▸ **What to do**
Reproduce the listing in full. Keep every character unchanged.

▸ **Data supplied**
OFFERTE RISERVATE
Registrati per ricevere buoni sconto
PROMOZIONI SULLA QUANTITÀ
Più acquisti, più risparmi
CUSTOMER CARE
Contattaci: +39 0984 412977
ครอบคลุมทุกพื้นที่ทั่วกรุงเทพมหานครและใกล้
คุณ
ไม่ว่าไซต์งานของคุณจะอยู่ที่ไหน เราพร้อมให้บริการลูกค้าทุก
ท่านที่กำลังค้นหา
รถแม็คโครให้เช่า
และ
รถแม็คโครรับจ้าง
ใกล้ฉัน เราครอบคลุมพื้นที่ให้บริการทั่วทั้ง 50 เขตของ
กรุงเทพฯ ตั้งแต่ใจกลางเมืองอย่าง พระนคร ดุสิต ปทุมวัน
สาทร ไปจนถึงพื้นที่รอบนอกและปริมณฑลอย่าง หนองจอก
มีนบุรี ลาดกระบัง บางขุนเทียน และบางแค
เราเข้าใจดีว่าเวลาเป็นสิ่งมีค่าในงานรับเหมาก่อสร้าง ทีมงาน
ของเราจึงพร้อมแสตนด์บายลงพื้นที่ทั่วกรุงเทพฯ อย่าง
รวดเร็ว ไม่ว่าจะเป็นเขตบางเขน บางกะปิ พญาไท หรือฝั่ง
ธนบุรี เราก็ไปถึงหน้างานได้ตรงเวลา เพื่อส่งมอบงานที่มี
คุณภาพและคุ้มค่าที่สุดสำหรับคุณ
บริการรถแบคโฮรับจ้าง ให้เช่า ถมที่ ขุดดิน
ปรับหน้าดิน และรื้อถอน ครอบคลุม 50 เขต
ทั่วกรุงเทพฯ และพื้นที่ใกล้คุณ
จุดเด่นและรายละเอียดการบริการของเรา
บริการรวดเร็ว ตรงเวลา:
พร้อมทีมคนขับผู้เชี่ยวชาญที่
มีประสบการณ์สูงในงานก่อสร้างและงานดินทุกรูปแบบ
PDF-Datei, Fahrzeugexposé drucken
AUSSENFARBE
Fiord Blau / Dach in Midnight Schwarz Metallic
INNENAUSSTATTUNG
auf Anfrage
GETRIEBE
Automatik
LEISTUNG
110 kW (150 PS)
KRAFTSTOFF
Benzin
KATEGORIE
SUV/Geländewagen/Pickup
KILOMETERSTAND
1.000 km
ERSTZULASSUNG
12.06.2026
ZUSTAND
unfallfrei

▸ **Exercise output**
OFFERTE RISERVATE
Registrati per ricevere buoni sconto
PROMOZIONI SULLA QUANTITÀ
Più acquisti, più risparmi
CUSTOMER CARE
Contattaci: +39 0984 412977
ครอบคลุมทุกพื้นที่ทั่วกรุงเทพมหานครและใกล้
คุณ
ไม่ว่าไซต์งานของคุณจะอยู่ที่ไหน เราพร้อมให้บริการลูกค้าทุก
ท่านที่กำลังค้นหา
รถแม็คโครให้เช่า
และ
รถแม็คโครรับจ้าง
ใกล้ฉัน เราครอบคลุมพื้นที่ให้บริการทั่วทั้ง 50 เขตของ
กรุงเทพฯ ตั้งแต่ใจกลางเมืองอย่าง พระนคร ดุสิต ปทุมวัน
สาทร ไปจนถึงพื้นที่รอบนอกและปริมณฑลอย่าง หนองจอก
มีนบุรี ลาดกระบัง บางขุนเทียน และบางแค
เราเข้าใจดีว่าเวลาเป็นสิ่งมีค่าในงานรับเหมาก่อสร้าง ทีมงาน
ของเราจึงพร้อมแสตนด์บายลงพื้นที่ทั่วกรุงเทพฯ อย่าง
รวดเร็ว ไม่ว่าจะเป็นเขตบางเขน บางกะปิ พญาไท หรือฝั่ง
ธนบุรี เราก็ไปถึงหน้างานได้ตรงเวลา เพื่อส่งมอบงานที่มี
คุณภาพและคุ้มค่าที่สุดสำหรับคุณ
บริการรถแบคโฮรับจ้าง ให้เช่า ถมที่ ขุดดิน
ปรับหน้าดิน และรื้อถอน ครอบคลุม 50 เขต
ทั่วกรุงเทพฯ และพื้นที่ใกล้คุณ
จุดเด่นและรายละเอียดการบริการของเรา
บริการรวดเร็ว ตรงเวลา:
พร้อมทีมคนขับผู้เชี่ยวชาญที่
มีประสบการณ์สูงในงานก่อสร้างและงานดินทุกรูปแบบ
PDF-Datei, Fahrzeugexposé drucken
AUSSENFARBE
Fiord Blau / Dach in Midnight Schwarz Metallic
INNENAUSSTATTUNG
auf Anfrage
GETRIEBE
Automatik
LEISTUNG
110 kW (150 PS)
KRAFTSTOFF
Benzin
KATEGORIE
SUV/Geländewagen/Pickup
KILOMETERSTAND
1.000 km
ERSTZULASSUNG
12.06.2026
ZUSTAND
unfallfrei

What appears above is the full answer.